The old internet is disappearing. That was the cowboy version of the internet, the place where there was no law on the new frontier and the fastest guns were the ones who ran the world. That was the internet that Facebook and Google and Amazon grew up in, and it will soon be but a memory.
In its place a new regulated digital world has already begun to take shape. The rollout of the EU’s General Data Protection Regulation or GDPR (and the California Online Privacy Protection Act which does roughly the same job and which is the default setting for corporations across the US) has been the biggest online regulation innovation of the last ten years, but there is much more where that came from.

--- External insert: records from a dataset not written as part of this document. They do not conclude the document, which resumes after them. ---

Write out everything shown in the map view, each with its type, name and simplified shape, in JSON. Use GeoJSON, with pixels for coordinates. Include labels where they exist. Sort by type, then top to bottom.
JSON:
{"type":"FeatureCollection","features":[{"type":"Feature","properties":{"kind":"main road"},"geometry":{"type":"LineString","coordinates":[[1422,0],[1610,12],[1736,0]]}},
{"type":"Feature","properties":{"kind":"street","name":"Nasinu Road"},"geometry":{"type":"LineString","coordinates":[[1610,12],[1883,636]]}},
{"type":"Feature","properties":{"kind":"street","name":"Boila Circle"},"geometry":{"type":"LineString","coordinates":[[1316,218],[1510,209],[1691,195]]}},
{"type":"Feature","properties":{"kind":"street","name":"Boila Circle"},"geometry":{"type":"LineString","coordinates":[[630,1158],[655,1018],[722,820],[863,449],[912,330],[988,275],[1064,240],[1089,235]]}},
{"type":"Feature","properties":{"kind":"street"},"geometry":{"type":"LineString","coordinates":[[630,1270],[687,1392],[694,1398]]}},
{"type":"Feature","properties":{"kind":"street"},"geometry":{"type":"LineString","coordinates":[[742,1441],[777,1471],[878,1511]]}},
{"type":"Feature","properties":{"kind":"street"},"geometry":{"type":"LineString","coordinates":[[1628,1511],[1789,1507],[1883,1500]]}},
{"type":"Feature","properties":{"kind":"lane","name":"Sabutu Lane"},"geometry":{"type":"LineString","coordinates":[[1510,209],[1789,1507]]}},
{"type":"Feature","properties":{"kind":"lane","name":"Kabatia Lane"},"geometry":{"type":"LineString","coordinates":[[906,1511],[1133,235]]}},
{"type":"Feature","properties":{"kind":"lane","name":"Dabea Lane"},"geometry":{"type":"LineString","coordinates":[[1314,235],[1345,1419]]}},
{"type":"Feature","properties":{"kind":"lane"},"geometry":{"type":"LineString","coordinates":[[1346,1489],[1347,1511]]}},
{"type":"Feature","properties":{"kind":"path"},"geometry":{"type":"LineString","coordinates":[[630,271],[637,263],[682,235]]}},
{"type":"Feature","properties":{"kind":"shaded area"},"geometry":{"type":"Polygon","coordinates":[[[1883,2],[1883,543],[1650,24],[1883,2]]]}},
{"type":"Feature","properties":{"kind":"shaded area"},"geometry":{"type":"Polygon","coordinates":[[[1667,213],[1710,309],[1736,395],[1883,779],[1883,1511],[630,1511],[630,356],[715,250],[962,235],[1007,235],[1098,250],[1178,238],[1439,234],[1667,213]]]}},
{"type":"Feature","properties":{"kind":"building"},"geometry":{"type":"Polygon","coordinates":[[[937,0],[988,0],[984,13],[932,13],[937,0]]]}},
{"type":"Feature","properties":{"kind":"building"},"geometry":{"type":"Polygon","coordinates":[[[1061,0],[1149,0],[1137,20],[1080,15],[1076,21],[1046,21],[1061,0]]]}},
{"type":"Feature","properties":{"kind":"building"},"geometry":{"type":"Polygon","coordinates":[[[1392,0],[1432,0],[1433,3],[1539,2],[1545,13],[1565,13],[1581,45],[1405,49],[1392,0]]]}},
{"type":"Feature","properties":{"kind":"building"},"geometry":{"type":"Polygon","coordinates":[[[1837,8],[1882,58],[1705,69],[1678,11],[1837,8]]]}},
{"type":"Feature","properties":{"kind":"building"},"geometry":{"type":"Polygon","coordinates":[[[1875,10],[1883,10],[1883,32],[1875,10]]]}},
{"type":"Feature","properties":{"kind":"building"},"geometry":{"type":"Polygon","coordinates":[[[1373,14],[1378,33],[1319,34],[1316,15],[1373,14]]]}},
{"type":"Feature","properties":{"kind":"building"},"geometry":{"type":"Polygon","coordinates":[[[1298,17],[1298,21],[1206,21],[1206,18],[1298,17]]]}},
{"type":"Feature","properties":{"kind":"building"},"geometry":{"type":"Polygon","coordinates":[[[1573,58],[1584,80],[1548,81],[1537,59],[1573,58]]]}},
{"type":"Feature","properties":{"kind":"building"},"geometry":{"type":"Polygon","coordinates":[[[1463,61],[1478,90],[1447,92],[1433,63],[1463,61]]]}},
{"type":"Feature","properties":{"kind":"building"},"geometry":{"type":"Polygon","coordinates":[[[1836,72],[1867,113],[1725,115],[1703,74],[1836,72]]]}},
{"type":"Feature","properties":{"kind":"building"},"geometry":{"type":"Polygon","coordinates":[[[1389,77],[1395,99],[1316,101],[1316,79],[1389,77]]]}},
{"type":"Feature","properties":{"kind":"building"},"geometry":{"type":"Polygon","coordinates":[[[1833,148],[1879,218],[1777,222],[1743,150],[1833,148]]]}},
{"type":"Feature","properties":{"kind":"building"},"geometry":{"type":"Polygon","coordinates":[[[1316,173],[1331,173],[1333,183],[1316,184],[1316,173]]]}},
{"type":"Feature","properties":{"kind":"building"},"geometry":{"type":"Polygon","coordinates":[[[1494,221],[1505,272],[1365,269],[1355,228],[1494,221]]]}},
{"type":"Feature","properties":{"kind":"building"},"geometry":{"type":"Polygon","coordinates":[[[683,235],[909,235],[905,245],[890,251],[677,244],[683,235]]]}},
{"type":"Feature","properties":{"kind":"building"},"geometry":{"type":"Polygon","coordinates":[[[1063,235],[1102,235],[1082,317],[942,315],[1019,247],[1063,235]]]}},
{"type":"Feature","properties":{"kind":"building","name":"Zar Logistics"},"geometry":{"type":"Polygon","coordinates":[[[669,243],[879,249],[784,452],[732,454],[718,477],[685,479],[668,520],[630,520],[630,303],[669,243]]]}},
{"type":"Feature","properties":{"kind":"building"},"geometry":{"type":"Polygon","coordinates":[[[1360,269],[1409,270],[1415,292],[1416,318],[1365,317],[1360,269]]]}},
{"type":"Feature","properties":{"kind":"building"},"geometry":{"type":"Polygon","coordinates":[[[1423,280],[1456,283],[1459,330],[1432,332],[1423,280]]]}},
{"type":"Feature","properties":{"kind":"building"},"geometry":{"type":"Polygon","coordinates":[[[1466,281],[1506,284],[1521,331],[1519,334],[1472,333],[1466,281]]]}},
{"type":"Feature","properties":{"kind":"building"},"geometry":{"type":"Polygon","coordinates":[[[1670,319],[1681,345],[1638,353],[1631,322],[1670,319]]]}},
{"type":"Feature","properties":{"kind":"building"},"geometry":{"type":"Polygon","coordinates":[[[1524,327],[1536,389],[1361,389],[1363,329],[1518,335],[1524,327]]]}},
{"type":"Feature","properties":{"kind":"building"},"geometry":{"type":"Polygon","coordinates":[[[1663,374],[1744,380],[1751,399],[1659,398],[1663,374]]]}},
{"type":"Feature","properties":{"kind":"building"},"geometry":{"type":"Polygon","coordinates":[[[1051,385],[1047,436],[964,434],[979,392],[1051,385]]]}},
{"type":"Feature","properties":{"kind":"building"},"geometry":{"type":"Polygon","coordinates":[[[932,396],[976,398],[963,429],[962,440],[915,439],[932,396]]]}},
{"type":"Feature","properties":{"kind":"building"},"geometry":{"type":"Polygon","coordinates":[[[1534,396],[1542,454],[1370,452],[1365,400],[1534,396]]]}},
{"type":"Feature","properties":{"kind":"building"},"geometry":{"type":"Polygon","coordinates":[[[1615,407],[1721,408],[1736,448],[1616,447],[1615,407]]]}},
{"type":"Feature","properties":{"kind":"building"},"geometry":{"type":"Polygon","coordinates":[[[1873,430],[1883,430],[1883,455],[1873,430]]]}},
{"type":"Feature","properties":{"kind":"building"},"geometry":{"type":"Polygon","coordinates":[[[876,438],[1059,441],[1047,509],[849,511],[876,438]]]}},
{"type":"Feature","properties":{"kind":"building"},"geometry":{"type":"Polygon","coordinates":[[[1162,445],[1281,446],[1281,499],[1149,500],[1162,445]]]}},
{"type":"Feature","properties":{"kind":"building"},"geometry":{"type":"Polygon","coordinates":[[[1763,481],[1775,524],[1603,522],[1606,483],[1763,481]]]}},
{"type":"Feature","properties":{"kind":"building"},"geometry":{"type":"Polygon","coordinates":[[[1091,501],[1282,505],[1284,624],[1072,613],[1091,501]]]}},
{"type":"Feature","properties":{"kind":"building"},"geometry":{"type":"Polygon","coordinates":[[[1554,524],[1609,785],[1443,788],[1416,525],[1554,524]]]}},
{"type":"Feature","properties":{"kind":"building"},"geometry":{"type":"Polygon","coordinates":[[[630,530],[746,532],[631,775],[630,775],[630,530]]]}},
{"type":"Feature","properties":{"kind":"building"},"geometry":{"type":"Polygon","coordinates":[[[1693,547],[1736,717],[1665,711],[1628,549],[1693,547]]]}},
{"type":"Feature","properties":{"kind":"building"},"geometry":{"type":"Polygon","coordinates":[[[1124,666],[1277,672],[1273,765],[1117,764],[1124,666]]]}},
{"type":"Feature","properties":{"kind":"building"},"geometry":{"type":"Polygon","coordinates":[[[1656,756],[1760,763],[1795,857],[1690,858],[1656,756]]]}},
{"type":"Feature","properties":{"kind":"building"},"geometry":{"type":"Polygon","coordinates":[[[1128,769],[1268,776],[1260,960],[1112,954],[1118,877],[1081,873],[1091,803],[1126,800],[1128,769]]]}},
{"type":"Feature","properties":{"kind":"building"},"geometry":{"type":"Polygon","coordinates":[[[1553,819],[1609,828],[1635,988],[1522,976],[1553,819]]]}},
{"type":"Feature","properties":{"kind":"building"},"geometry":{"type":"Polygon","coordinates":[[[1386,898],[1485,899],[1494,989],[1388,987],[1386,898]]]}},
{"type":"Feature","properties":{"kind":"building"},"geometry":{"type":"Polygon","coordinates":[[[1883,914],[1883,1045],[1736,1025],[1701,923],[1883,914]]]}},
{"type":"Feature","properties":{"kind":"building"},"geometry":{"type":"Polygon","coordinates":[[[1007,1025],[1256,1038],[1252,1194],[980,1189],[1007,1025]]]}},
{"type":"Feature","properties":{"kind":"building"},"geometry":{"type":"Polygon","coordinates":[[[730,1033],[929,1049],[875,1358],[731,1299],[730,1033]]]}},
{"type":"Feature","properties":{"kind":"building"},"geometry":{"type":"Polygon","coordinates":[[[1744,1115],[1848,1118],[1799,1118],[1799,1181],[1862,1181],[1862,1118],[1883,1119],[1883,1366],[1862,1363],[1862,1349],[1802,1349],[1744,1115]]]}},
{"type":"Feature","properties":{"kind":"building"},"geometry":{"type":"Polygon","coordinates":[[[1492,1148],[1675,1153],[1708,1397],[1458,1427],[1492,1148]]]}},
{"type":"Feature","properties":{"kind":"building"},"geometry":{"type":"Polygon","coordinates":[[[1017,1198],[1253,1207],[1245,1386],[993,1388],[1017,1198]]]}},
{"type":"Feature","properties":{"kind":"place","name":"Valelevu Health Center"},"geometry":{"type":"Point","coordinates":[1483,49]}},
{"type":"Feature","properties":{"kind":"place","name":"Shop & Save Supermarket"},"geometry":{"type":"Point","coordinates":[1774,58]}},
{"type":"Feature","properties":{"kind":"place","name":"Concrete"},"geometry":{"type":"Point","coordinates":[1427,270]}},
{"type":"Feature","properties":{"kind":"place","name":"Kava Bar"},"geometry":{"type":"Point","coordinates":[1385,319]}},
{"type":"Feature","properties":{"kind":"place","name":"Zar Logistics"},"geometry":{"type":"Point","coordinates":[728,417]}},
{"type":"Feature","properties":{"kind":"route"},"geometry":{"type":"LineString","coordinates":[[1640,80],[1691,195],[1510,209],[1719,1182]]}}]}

Several jurisdictions and notably the EU are about to legislate powers and norms that will set iron-clad boundaries to the operations of any company that functions online, which means just about any company. It’s a change of game comparable to trust-busting legislation of the early 20th century when US lawmakers began to break up monopolies and cartels in oil and transport and beyond.
There is a reason this is happening, and it is to do with power. Governments everywhere have woken up to the fact that online is now a global estate. Some of us can remember when being online was a geek thing: in the space of just a couple of decades it has become a universal stage, where ideas and emotions can be channeled, politicised and sometimes turned into weapons. In a world where almost four billion people own a smartphone the unregulated internet compromises the sovereignty of governments, and governments are reacting according to their various natures. For those still outside the authoritarian spheres, that means building a new law-based order.
But there are leaders and laggards in this march of change, and while there are digital regulatory initiatives in just about every country there is no doubt the EU is the leading force when it comes to using law rather than coercion to manage the online world. Following the implementation of GDPR (which is part of UK law as the Data Protection Act) there will follow two new packages of regulation that amount to the most comprehensive attempt yet to order the private online world.
The Digital Services and Digital Markets Acts (the DSA and DMA) will govern just about everything that online companies of any significant size do, and include powers to levy fines and impose restrictions that could take even a Google or a Facebook out of business. There are other EU laws brewing too, including an Artificial Intelligence Regulation that could reach deep into the secret machinery of any company with digital ambitions.
By contrast the US has the look of an economy in catch-up mode. While the EU has no inhibitions about mapping out ambitious principles-based regulations like the DSA and DMA, the US has an aversion to imposing new rules on industries still seen as disrupters and innovators (even though the ‘internet platform’ giants are now actually incumbents and oligopolists). The US approach to digital regulation is to fall back on competition laws more than a century old (the Sherman, Clayton and Federal Trade Commission Acts), and hope for the best.
Then there is the UK. Leaving the EU has left our authorities with a regulatory blank slate to write on but little idea of what to write. In June the Government published its Digital Regulation Plan which is a concoction of generalities and ambitions but short of specific proposals at a time when the EU’s future regulatory programme is already in black and white.
A new UK digital sector regulator (something the US does not have) in the form of a Digital Markets Unit within the Competition and Markets Authority has been outlined, possibly with powers to regulate tech giants with ‘Strategic Market Status’ (which sounds a lot like the ‘Digital Gatekeeper’ concept in the upcoming EU legislation). But although the Unit is supposedly already in existence in what the Government teasingly calls ‘shadow’ form, its powers and funding will not be legislated until 2022 at the earliest. This is partly because it is far from clear how the Unit will interact with overlapping regulators like Ofcom and with already legislated rules like the new National Security and Investment Act. Despite a rash of consultations, plans and strategic statements during the course of this year the impression remains one of over-stretch and unreadiness.
What comes next? If there is a contest between those who would regulate and those who would not, then it does at least look as if governments in the regulatory vanguard have a plan. Whether it’s the right plan is an open question, but plan always beats no plan.
Meanwhile those without a plan will be buffeted by events. And for those digital companies that now wield an influence that is probably unmatched in history, the examples of names like Standard Oil and AT&T – dismantled by force of law – should be a warning. The breaking of the giants could happen again.